The bigger ones have PHYs for USB HS, USB-C (5Gbps) and 10/100M Ethernet integrated (!). And their development environment (Mounriver Studio) isn't too bad - I didn't had the immediate urge to port everything to CMake/VSCode.
But they need some kind of pin planning tool. It's awful to use the datasheet and find the correct pin functionalities and their mutual exclusions... STM32 mastered this with their STM32CubeIDE tool: select a feature (like USART1) and the right pins light up - alternate pins are easy to locate.
They also should clean up their license mess on OpenWCH (their GitHub page). Lots (all?) of their HALs are Opensource - but the right version with right SPDX tags are often a bit hidden.
I made a basic one for the RP2350- https://rp2350b.pinout.xyz/
Though STM32Cube has a very different approach, handles lots of mutually exclusive features and peripherals and a bunch of extra stuff for controlling code gen IIRC.
I wish that existed for more weird binary formats. Altium have 365 but you have to have signins to use it, and they cost named-user seats.
(Unfortunately, it does not zoom on the cursor but on the center of the screen).
Vertical panning is then accomplished by rolling the scrollwheel. Horizontal scrolling can be accomplished by tilting the scrollwheel on a mouse that is so-equipped.
(Perhaps bizarrely, I was unable to discover any other way to pan.)
But the joke was on me — when I tried to open the PCB file, KiCad said: "KiCad was unable to open this file because it was created with a more recent version than the one you are running. To open it you will need to upgrade KiCad to a version dated 12/29/2024 or later."
So I now think your position is reasonable. Also I think I need to upgrade Debian.
Always have the right version for it "locked". It works well with most tools except those that save stuff in the .config folder as it messes up isolation.

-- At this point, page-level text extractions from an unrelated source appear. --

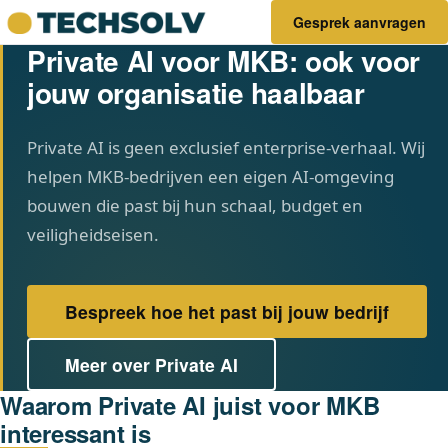
Gesprek aanvragen
Private AI voor MKB: ook voor
jouw organisatie haalbaar
Private AI is geen exclusief enterprise-verhaal. Wij
helpen MKB-bedrijven een eigen AI-omgeving
bouwen die past bij hun schaal, budget en
veiligheidseisen.
Bespreek hoe het past bij jouw bedrijf
Meer over Private AI
Waarom Private AI juist voor MKB
interessant is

If you find the nix language daunting, for basic stuff like nix shell setup its easy but also LLMs are good for it.
But for a hobby project I really don't see the need. It takes a few extra minutes to install KiCAD, clone the repo, and view the schematic at any point in time.
If you don't like it.. well it's a free world and every engineer has it own preferences :-)

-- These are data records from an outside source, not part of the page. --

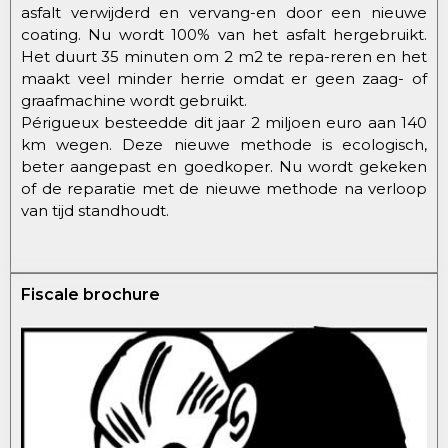
asfalt verwijderd en vervang-en door een nieuwe
coating. Nu wordt 100% van het asfalt hergebruikt.
Het duurt 35 minuten om 2 m2 te repa-reren en het
maakt veel minder herrie omdat er geen zaag- of
graafmachine wordt gebruikt.
Périgueux besteedde dit jaar 2 miljoen euro aan 140
km wegen. Deze nieuwe methode is ecologisch,
beter aangepast en goedkoper. Nu wordt gekeken
of de reparatie met de nieuwe methode na verloop
van tijd standhoudt.
Fiscale brochure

Older ones were Eclipse with the serial numbers filed off.
rec -t lpc10 speech.lpc
and then speaking into your microphone for ten or fifteen seconds before you ^C it. Then play it back with play speech.lpc
It will sound very robotic but pretty comprehensible, at least with an adult male voice in English, and it preserves a lot of the prosody and enunciation that is so hard to get out of speech-synthesis packages.12KiB of data at 300 bytes per second would be 41 seconds of recorded speech.
Decoding the LPC10 data on the CH32V003 might be tricky. On amd64, running `make CFLAGS=-Os` followed by `ld -r -o tmp.o *.o` inside sox-14.4.2+git20190427/lpc10 yields a tmp.o with 25243 bytes of text (including .rodata, etc.) and 356 bytes of data. I'm not optimistic that RISC-V would compress that to fit inside the CH32's flash. And I find the code in that directory inscrutable; it's Fortran that's been compiled to C.
Still, it seems plausible that you could massage the LPC10 data into a format that something like Talkie would understand.
Another codec which might be interesting to try but is considerably more complicated is AMR, from GSM: https://en.wikipedia.org/wiki/Adaptive_Multi-Rate_audio_code...
Assuming SAM is a faithful port of the original, it converts text into phonemes according to a bunch of pronunciation rules.
The pwm on the CH32v003 is pretty similar to the STM32 implementation, so porting might not take much.
It would be really cool to have phenome/text based vocabulary like talkie on that little chip! Since it uses text/phenomes it can have a large vocabulary for such a tiny chip. It would be possible to have about 1500 words in an 8k dictionary, 2k for code, and 4K for the phenome engine and still fit in the 16k of flash it comes with.
Incidentally, there is another riscV from WCH that also features BLE, 200K+ of flash, and 18K of RAM in an ESSOP-10 package (same size as the SOP8 but only 4 GPIO). It’s around $0.41 in Q1. The vocabulary with that would be 20k plus words with 100k left for code lol.
It’s just nuts what a dollar will get you these days in that space.